═══ DOCUMENT PASSAGE ═══

My mom & me on my 63rd birthday - our first time
celebrating my birthday together in 40 years.
Matt & Grandma Nan
We gather to celebrate Matt's birthday.
Healing Hearts
We gather in different combinations off and on through each week. Sometimes it's just me and my mother. Sometimes it's Mom, Ron, and me. Often there's also a grandson or two. Sometimes it's five or six of us or the whole family. Last night we had a lovely time together over dinner at Glenwood Place. Just ten minutes from our home, Glenwood has been my mother's home now for nearly four months, ever since her second and permanent move back to the Pacific Northwest from Michigan just before Christmas 2013.
So much runs through my mind and heart...
"I am so grateful."
"This is so hard."
"Each moment is precious."
"This is scary."
"I feel so sad."
"I love her so much."
"My heart aches."
"I am powerless."
"I am powerless."
"I am so grateful for it all."
"This is beyond a miracle."
"This is beyond a miracle."

═══

LIST OF TASKS
A: In the passage about the family gatherings, swap "dinner" for "lunch" and give the stretch from "Matt & Grandma" through "before Christmas 2013." again.
B: Carry on the passage about the family gatherings with the mother from the point where it stops.

═══ SOURCE INFORMATION ═══

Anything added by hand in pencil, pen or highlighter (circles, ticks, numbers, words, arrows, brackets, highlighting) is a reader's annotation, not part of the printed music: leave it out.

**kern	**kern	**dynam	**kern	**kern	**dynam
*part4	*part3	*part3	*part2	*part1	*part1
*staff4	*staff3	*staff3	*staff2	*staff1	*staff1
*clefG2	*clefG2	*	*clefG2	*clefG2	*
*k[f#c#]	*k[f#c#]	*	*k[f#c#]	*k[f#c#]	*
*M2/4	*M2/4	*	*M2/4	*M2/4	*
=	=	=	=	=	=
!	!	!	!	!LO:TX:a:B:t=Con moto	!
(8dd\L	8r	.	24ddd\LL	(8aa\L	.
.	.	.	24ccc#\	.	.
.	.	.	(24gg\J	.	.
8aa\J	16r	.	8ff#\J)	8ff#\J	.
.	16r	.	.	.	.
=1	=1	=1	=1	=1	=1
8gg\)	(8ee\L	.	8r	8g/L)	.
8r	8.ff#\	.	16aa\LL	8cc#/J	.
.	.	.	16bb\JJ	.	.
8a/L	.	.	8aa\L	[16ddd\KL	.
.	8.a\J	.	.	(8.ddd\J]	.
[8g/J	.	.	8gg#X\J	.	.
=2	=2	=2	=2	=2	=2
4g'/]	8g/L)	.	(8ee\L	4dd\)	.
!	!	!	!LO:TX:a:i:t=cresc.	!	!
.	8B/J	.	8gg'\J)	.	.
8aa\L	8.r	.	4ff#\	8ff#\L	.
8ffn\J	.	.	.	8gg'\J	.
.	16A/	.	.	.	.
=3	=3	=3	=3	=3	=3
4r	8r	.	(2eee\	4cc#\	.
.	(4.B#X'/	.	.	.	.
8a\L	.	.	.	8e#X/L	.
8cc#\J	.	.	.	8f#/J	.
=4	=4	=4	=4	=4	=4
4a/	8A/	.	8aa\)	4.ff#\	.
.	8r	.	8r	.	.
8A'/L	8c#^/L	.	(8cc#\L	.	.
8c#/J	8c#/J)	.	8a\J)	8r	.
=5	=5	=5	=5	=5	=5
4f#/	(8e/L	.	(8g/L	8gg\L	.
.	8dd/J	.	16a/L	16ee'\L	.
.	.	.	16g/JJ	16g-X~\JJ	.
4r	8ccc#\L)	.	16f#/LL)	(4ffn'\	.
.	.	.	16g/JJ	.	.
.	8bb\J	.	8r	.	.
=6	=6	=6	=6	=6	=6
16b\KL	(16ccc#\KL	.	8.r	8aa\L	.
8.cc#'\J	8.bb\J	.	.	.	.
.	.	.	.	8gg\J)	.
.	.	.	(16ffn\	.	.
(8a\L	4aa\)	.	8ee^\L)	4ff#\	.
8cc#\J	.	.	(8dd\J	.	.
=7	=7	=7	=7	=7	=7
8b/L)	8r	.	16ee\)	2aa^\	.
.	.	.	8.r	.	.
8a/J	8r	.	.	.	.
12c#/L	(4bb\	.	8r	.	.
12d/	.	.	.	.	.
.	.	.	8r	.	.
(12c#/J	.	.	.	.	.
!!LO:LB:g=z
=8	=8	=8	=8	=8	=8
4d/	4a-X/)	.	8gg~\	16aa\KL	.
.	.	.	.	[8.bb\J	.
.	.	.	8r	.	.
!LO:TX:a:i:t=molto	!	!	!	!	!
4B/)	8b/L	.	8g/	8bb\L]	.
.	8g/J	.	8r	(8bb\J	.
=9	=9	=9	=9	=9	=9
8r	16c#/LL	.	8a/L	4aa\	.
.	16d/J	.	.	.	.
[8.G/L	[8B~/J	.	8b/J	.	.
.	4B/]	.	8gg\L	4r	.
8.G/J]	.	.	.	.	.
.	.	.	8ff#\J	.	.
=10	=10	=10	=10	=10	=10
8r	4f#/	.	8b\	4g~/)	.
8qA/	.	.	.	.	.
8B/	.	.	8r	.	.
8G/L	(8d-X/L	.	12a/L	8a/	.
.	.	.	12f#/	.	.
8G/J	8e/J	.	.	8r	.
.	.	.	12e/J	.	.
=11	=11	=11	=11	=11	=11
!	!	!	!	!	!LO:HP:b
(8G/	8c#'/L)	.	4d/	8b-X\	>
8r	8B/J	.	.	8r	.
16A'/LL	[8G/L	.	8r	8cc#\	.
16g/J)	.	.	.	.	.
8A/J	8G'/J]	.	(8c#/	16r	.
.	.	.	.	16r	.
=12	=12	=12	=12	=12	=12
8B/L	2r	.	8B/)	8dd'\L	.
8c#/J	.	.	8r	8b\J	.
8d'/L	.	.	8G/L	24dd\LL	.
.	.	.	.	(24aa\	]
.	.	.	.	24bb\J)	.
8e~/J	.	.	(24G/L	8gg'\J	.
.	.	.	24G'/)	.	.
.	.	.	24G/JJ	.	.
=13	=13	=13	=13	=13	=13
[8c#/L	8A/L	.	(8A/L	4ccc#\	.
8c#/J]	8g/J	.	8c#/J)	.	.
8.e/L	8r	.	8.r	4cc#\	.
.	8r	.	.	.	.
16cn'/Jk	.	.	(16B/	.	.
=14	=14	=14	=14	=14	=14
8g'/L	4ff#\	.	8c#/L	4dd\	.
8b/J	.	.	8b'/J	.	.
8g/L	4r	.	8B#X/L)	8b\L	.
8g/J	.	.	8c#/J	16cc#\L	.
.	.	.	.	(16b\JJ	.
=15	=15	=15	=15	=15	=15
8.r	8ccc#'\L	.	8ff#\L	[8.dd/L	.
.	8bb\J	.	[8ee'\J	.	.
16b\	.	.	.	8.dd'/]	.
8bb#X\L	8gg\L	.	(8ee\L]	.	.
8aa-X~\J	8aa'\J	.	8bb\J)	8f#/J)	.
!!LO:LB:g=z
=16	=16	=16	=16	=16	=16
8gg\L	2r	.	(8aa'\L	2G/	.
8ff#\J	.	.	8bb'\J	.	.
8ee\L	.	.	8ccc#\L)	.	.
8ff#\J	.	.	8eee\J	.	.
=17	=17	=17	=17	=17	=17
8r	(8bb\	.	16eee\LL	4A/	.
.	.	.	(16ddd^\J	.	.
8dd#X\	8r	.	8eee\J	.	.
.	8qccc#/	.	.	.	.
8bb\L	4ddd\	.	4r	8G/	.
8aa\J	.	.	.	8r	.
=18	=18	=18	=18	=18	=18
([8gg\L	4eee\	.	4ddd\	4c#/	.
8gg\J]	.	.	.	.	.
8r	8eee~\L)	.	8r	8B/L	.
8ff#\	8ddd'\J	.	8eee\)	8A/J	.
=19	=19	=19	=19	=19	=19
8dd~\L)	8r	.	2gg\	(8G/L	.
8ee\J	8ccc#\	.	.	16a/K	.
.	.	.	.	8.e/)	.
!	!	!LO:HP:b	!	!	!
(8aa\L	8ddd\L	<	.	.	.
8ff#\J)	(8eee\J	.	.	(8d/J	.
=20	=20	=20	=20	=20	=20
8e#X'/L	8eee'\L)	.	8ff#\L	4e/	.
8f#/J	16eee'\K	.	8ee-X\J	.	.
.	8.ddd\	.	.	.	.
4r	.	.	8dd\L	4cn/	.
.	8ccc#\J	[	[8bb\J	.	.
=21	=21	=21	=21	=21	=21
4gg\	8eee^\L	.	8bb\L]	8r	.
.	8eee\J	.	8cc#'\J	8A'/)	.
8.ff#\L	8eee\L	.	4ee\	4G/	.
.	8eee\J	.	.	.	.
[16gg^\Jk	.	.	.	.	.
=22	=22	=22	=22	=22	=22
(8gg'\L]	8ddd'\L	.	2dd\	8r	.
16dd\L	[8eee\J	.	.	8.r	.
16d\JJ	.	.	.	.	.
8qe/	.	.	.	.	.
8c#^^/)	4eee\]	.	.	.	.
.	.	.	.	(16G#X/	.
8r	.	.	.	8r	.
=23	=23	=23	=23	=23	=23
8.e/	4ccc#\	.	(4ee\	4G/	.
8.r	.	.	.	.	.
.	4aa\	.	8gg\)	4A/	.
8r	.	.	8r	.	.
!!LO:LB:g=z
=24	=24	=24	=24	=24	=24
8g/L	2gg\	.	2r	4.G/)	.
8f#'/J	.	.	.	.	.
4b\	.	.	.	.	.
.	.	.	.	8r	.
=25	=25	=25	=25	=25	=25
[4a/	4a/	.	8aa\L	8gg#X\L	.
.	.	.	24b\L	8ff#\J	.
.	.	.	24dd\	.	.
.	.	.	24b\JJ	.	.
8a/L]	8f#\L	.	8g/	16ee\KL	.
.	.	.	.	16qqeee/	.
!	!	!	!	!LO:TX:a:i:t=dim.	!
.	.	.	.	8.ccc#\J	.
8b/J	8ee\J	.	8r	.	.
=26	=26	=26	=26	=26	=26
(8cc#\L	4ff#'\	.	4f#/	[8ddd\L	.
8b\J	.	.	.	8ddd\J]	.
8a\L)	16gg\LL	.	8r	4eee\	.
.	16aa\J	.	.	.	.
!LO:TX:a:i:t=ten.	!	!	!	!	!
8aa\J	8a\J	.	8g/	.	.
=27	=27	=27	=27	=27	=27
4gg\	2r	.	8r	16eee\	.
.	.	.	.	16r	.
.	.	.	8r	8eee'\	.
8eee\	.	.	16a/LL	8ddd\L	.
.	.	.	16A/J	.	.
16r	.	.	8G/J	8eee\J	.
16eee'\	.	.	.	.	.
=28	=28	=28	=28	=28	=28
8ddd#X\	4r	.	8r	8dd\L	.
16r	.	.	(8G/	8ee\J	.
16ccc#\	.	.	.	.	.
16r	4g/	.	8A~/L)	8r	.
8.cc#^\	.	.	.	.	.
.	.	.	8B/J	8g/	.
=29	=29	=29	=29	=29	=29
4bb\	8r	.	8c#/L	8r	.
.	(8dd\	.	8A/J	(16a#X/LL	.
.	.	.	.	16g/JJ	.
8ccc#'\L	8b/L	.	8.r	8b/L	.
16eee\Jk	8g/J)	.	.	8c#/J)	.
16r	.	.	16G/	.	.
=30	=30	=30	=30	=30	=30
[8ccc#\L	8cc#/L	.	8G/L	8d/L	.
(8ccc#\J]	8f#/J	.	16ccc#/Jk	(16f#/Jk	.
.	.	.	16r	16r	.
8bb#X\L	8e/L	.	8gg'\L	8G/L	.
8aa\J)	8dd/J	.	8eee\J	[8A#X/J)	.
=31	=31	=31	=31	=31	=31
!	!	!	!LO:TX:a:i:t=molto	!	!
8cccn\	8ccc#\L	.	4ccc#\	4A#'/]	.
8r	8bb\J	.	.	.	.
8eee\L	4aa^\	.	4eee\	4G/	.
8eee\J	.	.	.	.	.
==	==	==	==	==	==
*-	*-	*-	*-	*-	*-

═══

ANSWERS FOR THE EXERCISE
A:
Matt & Grandma Nan
We gather to celebrate Matt's birthday.
Healing Hearts
We gather in different combinations off and on through each week. Sometimes it's just me and my mother. Sometimes it's Mom, Ron, and me. Often there's also a grandson or two. Sometimes it's five or six of us or the whole family. Last night we had a lovely time together over lunch at Glenwood Place. Just ten minutes from our home, Glenwood has been my mother's home now for nearly four months, ever since her second and permanent move back to the Pacific Northwest from Michigan just before Christmas 2013.

B:
For a few moments last night, there were no words. My eyes welled with tears. I broke my stunned silence by looking at Ron and asking, "Did you hear that?" Ron looked in my eyes. "Yes. Yes, I did." I looked at Mom. "That is so wise, Mom. What you said is so wise." Silence. Then I tell my mother, "Thank you." And then it comes to me to compassionately mirror what I just heard my mother tell me... "I took things out on my children, too. Today we're doing things differently." Followed by getting up from her couch and going to kiss my mama, then kiss her again. And again.
I swear. She really said it. This is not a dream. Ron and Matt were there, too. Ron will tell you - "It was jaw dropping." That's what he tells me.
Sometimes things are hard, being a caregiver and a daughter and making up for 14 years of not seeing each other and a lifetime of experiencing rejection, projection, hurt, shame, anger, pain, a lifetime of not being seen. And learning about memory loss and this new parent who has forgotten how to be constantly finding fault, forgotten why she pushed me away for most of my life.
Now there are calendars to circle activities, other calendars to write activities and appointments on. There are mental health therapists, occupational therapists, physical therapists, doctors, assisted living staff, and Ron and my mom and other family and friends to plan and coordinate with and call and see and question and process with. It takes my breath away. Then I remind myself to breathe. Or someone else does.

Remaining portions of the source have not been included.